**Human pose keypoint data**
===============

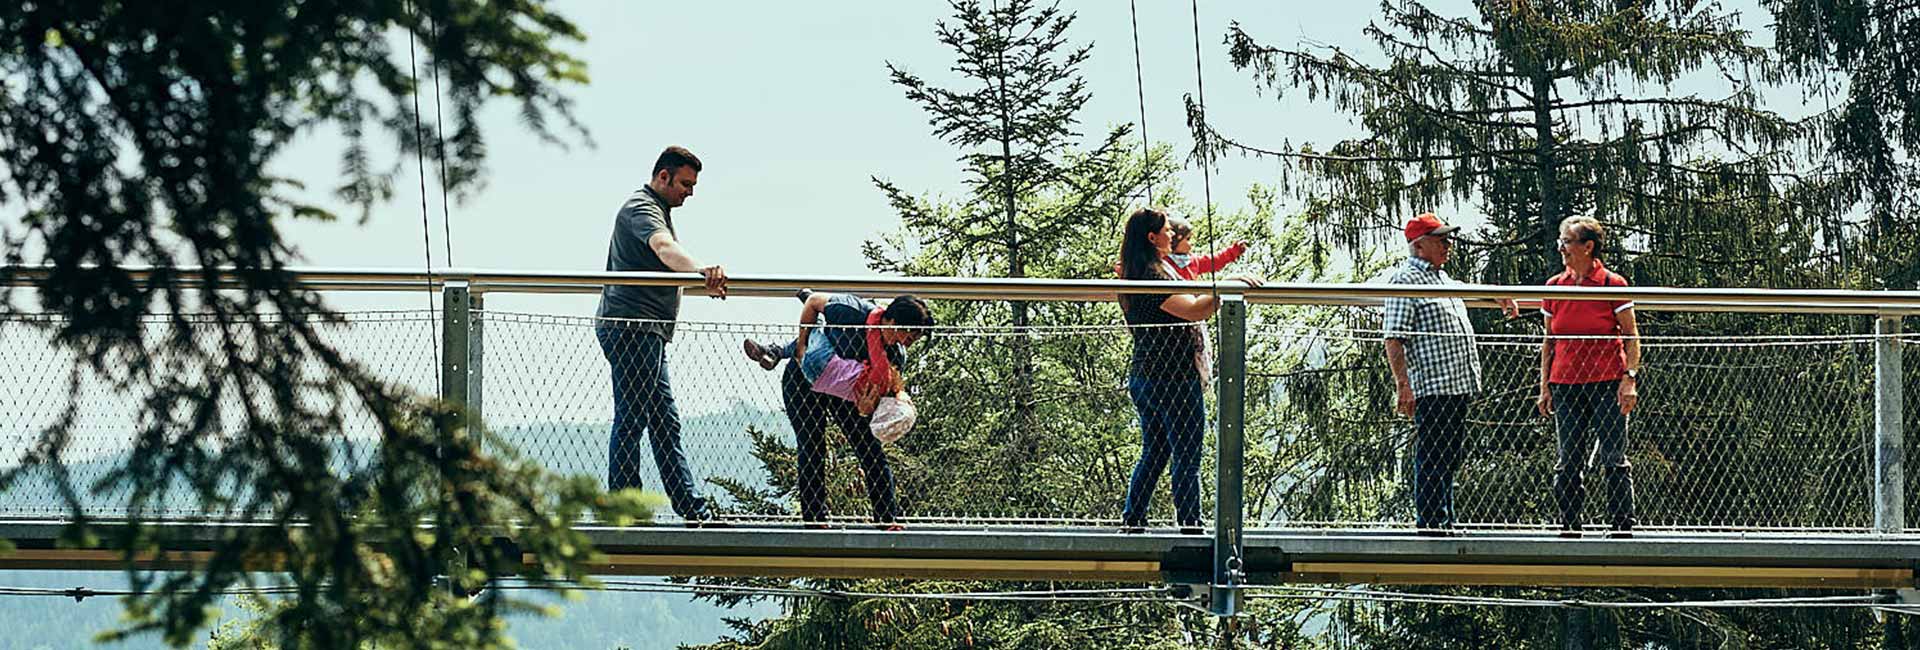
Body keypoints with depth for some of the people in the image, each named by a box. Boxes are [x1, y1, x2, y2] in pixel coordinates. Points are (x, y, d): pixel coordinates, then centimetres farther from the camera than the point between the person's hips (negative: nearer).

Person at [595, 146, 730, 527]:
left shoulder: (657, 211, 25)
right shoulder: (641, 208, -11)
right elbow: (664, 247, -33)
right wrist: (700, 269, -50)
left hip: (648, 332, 11)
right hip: (631, 327, -11)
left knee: (665, 423, 11)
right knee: (632, 419, -11)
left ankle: (693, 513, 13)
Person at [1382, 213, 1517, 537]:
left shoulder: (1442, 279, 20)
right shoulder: (1405, 280, -8)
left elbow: (1469, 291, 45)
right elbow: (1393, 339, -15)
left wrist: (1500, 297, 48)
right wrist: (1403, 385, -20)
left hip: (1458, 385, 9)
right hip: (1431, 386, -9)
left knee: (1450, 458, 12)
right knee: (1432, 459, -7)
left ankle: (1444, 523, 17)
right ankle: (1430, 523, -5)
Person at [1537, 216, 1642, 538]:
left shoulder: (1613, 285, -3)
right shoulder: (1554, 287, 8)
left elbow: (1632, 337, 0)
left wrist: (1629, 378, -10)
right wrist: (1545, 387, 10)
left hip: (1607, 383, -4)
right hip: (1566, 385, 4)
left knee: (1614, 460, -3)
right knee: (1569, 463, 4)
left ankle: (1622, 527, 1)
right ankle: (1569, 528, 10)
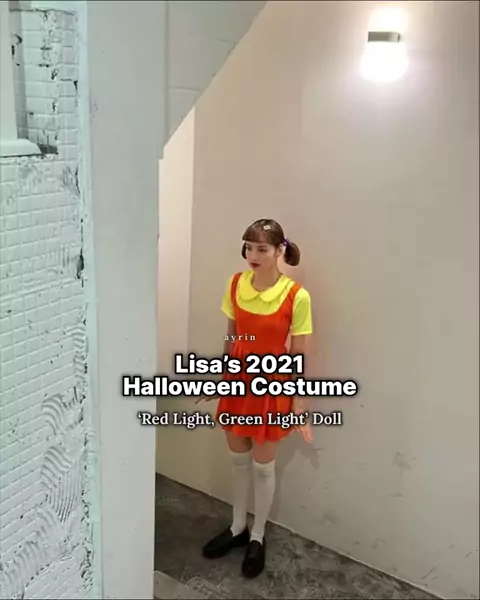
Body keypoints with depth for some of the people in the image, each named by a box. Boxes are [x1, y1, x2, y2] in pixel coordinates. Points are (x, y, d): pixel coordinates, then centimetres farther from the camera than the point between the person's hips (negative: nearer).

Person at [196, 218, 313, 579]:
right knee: (238, 458, 19)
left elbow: (299, 354, -12)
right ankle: (238, 527, 40)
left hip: (272, 386, -4)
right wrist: (219, 378, 12)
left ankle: (258, 538, 32)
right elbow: (231, 336, 7)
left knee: (263, 466, 11)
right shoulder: (235, 284, -4)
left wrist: (299, 404, -11)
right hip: (238, 381, 5)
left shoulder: (296, 296, -18)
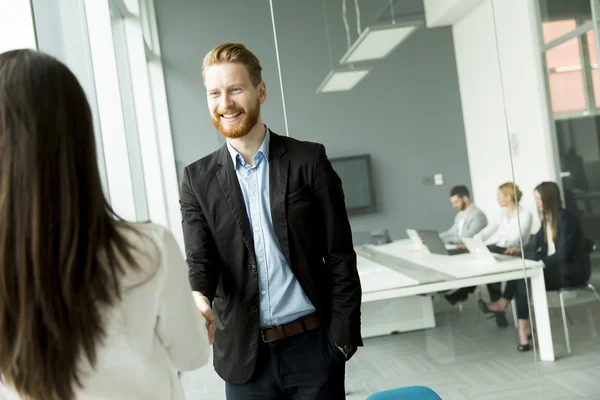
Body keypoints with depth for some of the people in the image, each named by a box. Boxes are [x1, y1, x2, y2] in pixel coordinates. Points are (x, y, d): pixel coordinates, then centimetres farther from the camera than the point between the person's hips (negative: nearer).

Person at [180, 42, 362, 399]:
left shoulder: (308, 160, -2)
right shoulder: (198, 178, 3)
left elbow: (340, 256, -2)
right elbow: (200, 258, -4)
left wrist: (343, 336, -7)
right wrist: (198, 297, -26)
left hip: (313, 346, -1)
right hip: (244, 354, 2)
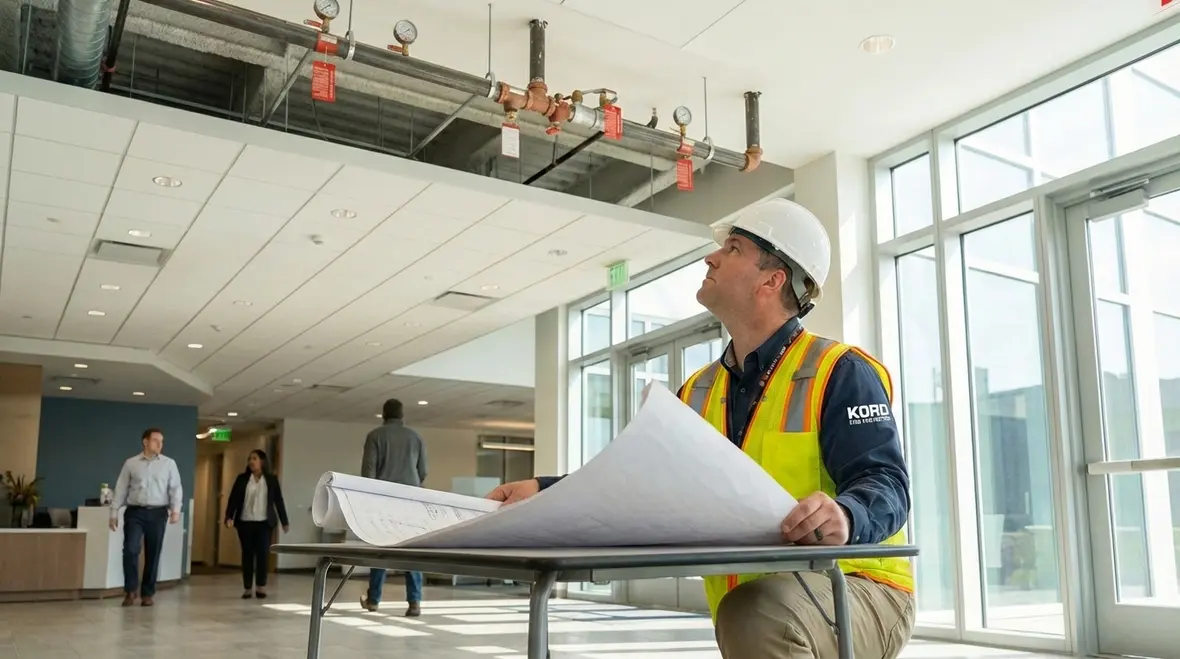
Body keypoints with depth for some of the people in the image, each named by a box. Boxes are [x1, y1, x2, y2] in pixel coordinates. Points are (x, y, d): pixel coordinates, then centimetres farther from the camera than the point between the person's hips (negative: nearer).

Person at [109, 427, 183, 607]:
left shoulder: (169, 463, 6)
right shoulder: (131, 463, 7)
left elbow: (176, 488, 1)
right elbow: (121, 489, 8)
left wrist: (175, 509, -13)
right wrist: (114, 512, 4)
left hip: (157, 513, 0)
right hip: (135, 512, 0)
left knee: (153, 554, 4)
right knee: (130, 550, -12)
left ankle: (148, 593, 14)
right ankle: (130, 590, 4)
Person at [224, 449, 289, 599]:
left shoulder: (272, 479, 5)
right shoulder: (242, 479, 6)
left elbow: (278, 500, 6)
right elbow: (233, 498, 2)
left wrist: (284, 521, 6)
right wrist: (229, 517, -12)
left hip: (264, 522, -1)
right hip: (245, 522, 1)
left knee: (263, 553, -7)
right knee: (247, 554, 4)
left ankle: (261, 586, 2)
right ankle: (247, 588, 10)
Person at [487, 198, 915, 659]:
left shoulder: (840, 373, -8)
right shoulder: (698, 393, 13)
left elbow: (886, 483, -17)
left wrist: (845, 516, -40)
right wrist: (545, 492, -3)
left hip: (858, 593, -5)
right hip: (746, 613, 6)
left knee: (756, 612, -35)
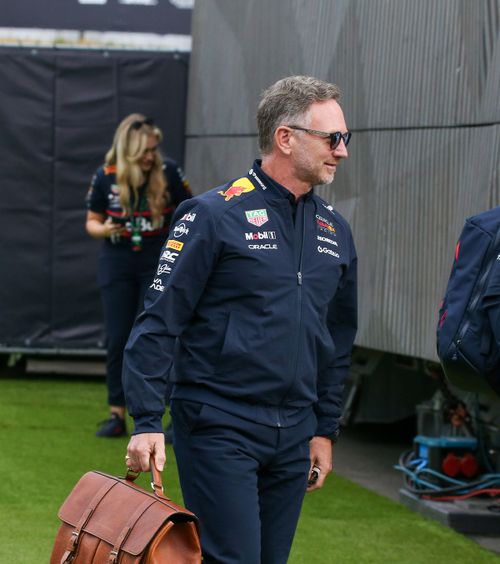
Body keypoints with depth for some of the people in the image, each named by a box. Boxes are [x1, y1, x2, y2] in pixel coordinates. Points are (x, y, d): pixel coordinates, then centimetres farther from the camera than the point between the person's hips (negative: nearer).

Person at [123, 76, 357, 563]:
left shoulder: (333, 230, 12)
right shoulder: (215, 215, -8)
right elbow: (159, 321, -9)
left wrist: (325, 430, 18)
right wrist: (147, 422, -14)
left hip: (293, 436, 6)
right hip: (219, 427, -6)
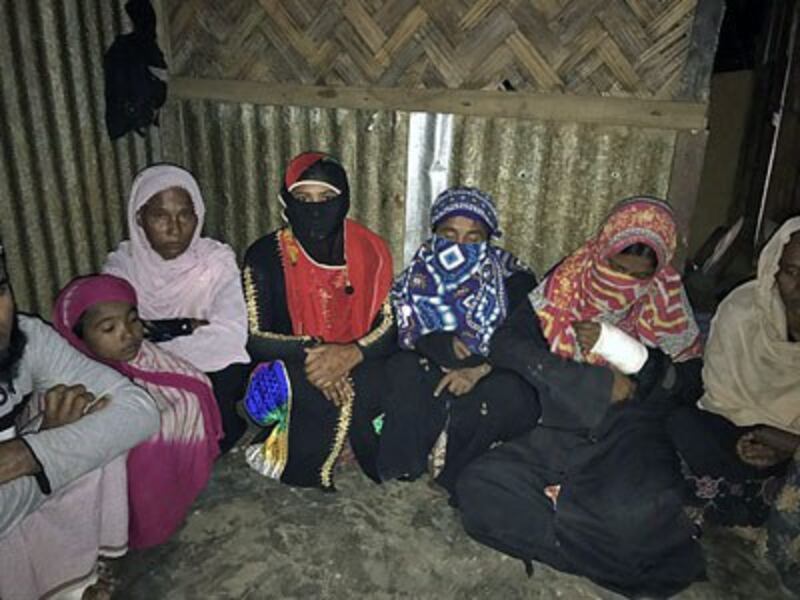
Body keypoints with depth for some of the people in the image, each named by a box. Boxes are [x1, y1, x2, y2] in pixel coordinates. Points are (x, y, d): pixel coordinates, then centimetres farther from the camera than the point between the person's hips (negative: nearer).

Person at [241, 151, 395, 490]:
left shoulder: (368, 251, -2)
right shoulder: (265, 256, -5)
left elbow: (388, 328, -5)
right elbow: (255, 338, -8)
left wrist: (352, 353, -26)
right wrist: (308, 352, -24)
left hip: (355, 365, 3)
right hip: (288, 370, -2)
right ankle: (306, 475, -3)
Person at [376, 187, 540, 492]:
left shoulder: (512, 280, 0)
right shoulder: (418, 278, 4)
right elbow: (394, 335, -3)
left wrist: (480, 369, -23)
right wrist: (435, 344, -22)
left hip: (491, 386, 0)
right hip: (433, 381, 1)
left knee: (508, 391, -33)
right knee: (403, 368, -28)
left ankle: (453, 475, -13)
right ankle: (403, 466, -15)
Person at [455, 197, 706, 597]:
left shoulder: (667, 301, 1)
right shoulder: (567, 283, -2)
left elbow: (690, 380, 3)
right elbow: (504, 344, -10)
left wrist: (627, 350, -16)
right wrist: (596, 383, -15)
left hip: (631, 438, -1)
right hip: (559, 433, 2)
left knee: (635, 514, -35)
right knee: (477, 489, -22)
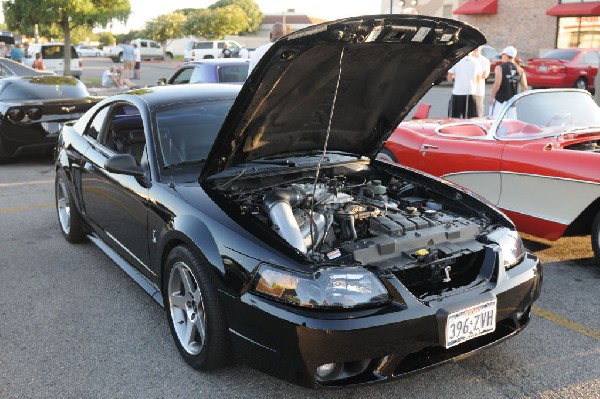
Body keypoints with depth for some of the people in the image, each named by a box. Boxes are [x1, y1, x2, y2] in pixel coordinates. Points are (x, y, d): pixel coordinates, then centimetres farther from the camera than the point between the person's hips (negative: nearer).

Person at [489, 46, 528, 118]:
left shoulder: (500, 68, -7)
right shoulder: (520, 70, 8)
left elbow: (497, 84, -17)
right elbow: (524, 87, 4)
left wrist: (492, 96, -8)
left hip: (500, 100, -5)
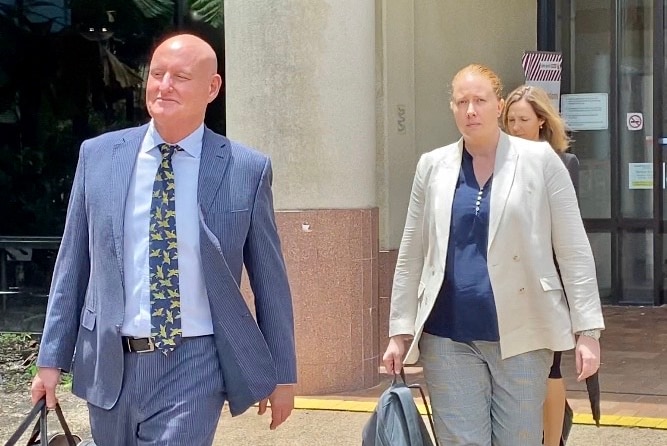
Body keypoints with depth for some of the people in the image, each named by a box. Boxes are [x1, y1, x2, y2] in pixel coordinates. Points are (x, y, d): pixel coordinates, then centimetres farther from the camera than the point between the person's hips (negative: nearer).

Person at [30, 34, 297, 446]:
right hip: (110, 363, 3)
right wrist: (52, 358, 6)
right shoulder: (98, 155, 3)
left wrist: (282, 374, 7)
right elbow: (73, 264, 7)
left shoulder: (247, 170, -4)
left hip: (194, 366, -3)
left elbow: (270, 280, 3)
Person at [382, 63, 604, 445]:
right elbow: (411, 257, 10)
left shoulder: (539, 160, 0)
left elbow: (574, 252, 0)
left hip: (521, 334, -1)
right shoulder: (433, 166, 7)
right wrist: (401, 331, 6)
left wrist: (588, 330, -5)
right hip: (449, 336, 2)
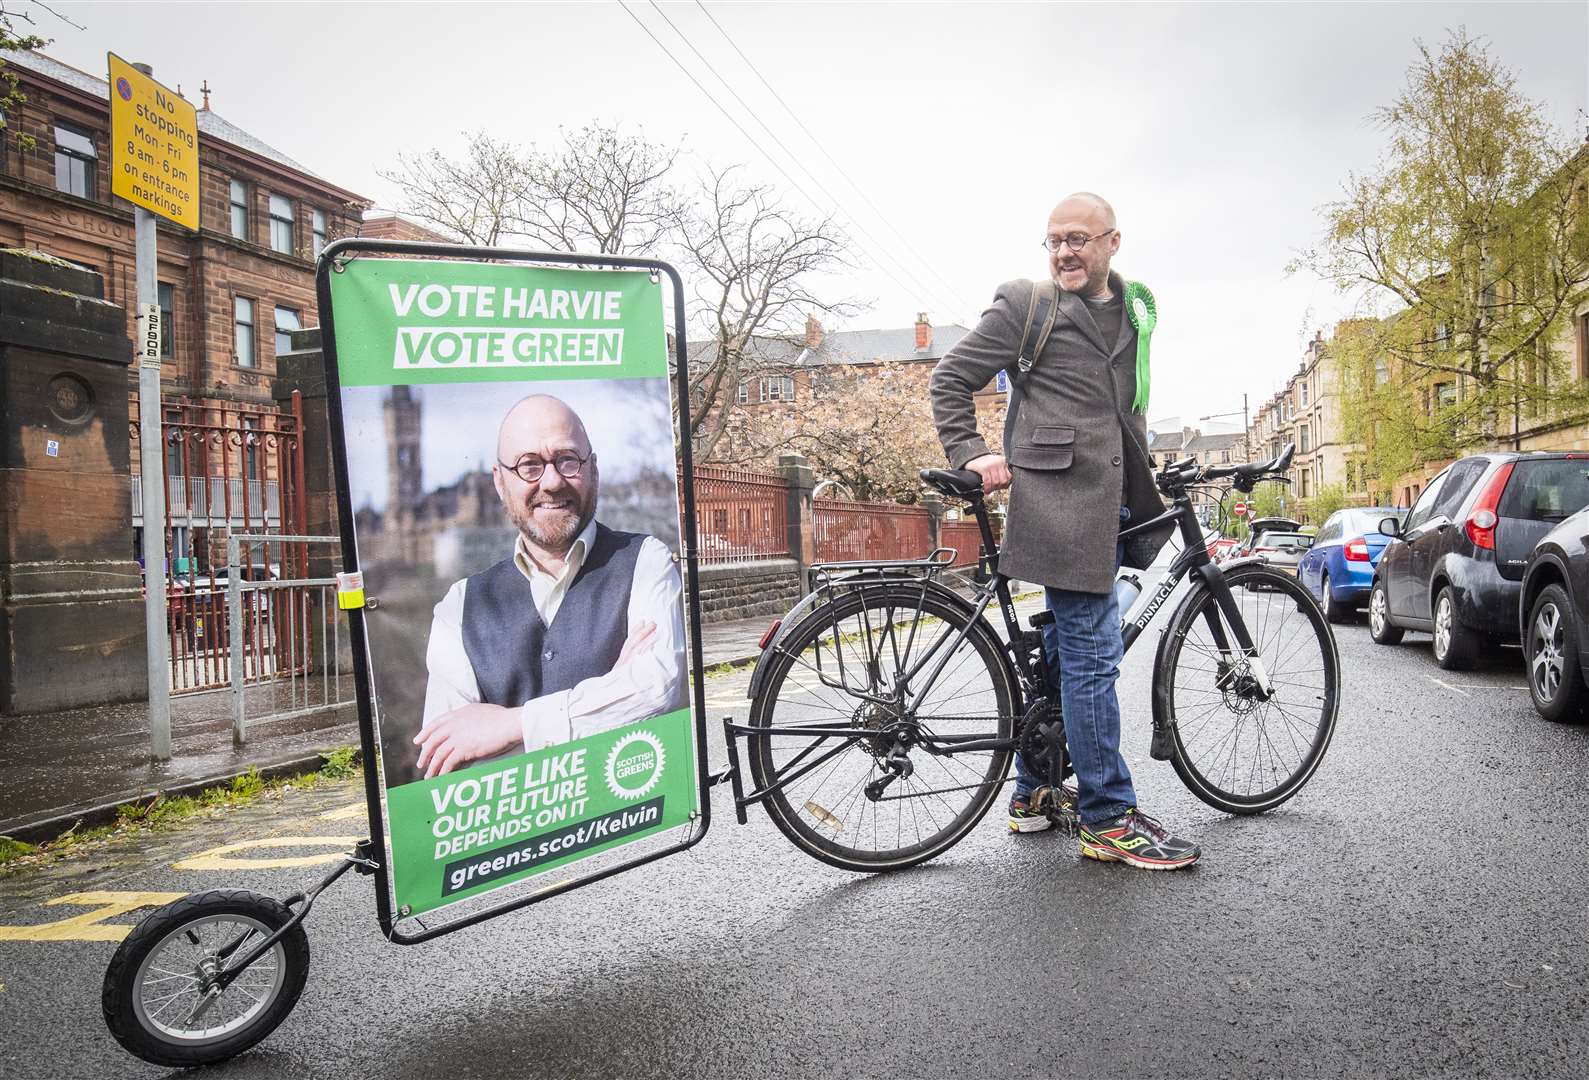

===============

**ACTION ITEM**
Please write out the entries again starting at the line containing "right hip: (219, 427, -6)" and ending at the line containing "left shoulder: (368, 251, -2)", substituting "lens" for "camera" and leaving all else unchanged. Omit the pictures from your answer.

**ANSWER FOR THIS EXERCISE**
right hip: (219, 427, -6)
Body keypoints with depth for some of the people in the image, each named by a box. Boxes are [x1, y1, x2, y2] in pixel coordinates. Points are (x, y, d): pixel coordinates, then centimetres farther from the lens than the point between the person's hips (negative: nearer).

Person at [241, 151, 395, 490]:
left shoulder: (368, 251, -2)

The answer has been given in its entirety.